Now in fairness games like this are going to happen occasionally particularly after a long winning streak and when facing a team with absolutely nothing to lose, but it highlights the problem with sports gambling because ask yourself how many people who lost what seemed a really safe bet are asking themselves if the fix was in?


Am I the only person in the world who appreciates the irony of after letting Brady go and dumping Belichick the first move for the Pats at QB is to sign a guy who was drafted by Bill and Backed up Brady?

In fairness nobody seems to be talking about the Jacoby Brissette signing because they’ve been too busy commenting on a documentary that seems to be all about hitting Belichick.

It’s as if 2001-2018 never happened and the Krafts want to blame Bill for all that’s ever been wrong in the world even though he was the guy who drafted Brady, who kept four QB’s to keep him on the roster, who designated him as the backup and decided to go with him when Bledsoe had healed up. No Bill, no Brady.

But I understand the sports boys wanted to talk about the old stuff, because the new product is likely not going to be all that interesting to watch.


Finally there seems to be a lot of fuss coming about the impending coming of Caitlin Clark to the WNBA. Clark has been filling arenas all over the country and give the possibility that the WNBA team that has he and their opponents might actually draw enough fans to create a team that could be solvent without NBA subsidies.
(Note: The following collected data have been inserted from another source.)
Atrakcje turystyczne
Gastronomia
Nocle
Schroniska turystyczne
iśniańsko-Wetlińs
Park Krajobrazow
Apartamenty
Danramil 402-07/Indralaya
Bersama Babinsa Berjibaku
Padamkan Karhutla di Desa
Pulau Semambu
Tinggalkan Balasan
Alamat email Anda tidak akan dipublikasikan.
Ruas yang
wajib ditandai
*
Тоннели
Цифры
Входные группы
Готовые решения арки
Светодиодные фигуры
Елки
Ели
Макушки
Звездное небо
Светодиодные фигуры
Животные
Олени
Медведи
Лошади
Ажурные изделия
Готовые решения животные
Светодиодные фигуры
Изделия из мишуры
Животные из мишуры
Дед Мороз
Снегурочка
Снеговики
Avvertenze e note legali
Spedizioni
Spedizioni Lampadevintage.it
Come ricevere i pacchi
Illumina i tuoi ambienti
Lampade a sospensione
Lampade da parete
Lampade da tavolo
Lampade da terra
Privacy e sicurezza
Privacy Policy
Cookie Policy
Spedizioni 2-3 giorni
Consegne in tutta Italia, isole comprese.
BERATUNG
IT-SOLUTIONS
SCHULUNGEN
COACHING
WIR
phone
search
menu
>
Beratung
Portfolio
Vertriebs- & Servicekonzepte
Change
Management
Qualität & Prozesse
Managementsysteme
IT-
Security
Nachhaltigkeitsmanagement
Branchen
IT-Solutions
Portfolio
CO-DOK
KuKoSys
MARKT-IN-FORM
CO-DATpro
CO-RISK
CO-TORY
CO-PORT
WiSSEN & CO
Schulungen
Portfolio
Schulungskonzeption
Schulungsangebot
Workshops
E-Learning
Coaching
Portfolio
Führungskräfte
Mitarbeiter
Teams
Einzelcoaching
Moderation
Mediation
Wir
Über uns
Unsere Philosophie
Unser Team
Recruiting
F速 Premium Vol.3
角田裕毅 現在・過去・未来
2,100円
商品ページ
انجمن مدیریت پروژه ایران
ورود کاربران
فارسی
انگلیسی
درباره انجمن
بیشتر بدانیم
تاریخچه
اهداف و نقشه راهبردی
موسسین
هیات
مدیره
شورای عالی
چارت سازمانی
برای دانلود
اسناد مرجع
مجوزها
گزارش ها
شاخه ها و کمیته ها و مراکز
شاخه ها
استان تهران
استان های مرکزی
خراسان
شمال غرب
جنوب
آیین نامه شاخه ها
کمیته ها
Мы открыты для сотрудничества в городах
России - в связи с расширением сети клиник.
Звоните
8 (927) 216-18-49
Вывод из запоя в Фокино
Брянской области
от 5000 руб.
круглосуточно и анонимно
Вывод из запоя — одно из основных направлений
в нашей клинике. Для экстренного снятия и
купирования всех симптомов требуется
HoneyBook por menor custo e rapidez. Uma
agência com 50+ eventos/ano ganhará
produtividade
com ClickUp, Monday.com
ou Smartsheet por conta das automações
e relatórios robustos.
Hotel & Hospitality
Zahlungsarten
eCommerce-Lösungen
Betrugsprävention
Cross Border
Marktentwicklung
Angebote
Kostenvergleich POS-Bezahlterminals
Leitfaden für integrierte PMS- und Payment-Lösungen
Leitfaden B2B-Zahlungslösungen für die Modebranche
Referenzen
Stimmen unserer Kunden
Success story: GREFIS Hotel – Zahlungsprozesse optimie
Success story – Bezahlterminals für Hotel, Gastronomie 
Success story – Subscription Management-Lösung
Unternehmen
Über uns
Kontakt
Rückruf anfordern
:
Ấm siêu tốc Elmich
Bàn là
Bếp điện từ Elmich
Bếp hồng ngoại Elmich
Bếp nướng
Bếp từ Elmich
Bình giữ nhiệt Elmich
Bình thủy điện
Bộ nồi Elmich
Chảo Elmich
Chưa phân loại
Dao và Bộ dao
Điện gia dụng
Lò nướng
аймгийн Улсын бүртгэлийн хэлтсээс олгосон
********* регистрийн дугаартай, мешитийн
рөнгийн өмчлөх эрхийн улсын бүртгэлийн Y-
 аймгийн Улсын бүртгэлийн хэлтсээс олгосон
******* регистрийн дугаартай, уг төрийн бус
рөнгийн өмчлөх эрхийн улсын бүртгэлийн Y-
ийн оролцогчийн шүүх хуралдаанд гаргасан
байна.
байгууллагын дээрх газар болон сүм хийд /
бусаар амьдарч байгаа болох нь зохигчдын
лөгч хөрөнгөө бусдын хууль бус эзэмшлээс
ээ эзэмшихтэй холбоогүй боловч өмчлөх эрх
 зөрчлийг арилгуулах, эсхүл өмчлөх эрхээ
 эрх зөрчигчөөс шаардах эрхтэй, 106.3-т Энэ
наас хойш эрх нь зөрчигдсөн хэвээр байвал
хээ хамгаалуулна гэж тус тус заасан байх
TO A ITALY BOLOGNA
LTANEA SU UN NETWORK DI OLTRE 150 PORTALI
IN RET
It appears however that Clark might not be all that welcome as she is guilty of the twin crimes of being both white and straight in a league that is “98% gay” and the idea that she might draw a bunch straight white fans who might swamp the microscopic numbers that the league currently draws seems to horrify the league as well.

It will be interesting to see what she does to the TV numbers because if they shoot up enough the powers that be might decide to lay down the law to the league that currently only exists on the charity and guilt of others.


Finally off to a 7-2 start for my 1972 league. There is a long way to go but as long as Al Downing (0-2) doesn’t pitch ever day for me it’s looking good.